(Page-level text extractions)
○ ○ ○
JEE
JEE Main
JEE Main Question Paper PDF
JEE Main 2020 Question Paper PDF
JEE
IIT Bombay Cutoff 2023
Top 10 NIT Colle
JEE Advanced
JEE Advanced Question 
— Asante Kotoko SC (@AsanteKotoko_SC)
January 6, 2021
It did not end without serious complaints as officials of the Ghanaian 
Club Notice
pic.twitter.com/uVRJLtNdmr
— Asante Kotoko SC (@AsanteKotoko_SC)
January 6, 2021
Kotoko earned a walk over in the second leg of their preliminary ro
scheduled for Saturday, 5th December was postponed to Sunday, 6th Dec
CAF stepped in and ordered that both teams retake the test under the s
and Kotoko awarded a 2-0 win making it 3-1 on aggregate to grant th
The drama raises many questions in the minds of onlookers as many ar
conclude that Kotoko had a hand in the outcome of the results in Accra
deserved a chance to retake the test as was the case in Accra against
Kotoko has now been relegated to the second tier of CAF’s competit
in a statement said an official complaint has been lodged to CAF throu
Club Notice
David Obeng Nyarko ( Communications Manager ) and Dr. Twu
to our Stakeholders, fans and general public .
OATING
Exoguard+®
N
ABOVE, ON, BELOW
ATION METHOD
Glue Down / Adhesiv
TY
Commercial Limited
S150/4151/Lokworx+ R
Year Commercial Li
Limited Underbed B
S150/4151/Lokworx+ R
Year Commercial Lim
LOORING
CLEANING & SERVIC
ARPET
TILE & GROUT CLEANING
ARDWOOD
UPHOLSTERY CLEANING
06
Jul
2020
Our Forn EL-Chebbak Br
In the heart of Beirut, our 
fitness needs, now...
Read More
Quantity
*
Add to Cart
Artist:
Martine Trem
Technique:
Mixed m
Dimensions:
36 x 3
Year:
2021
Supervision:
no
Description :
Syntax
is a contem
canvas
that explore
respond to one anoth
○ ○ ○
- **Task to carry out**:
Write only the number of lines in the entries that contain the word "Main".

- **Result**:
3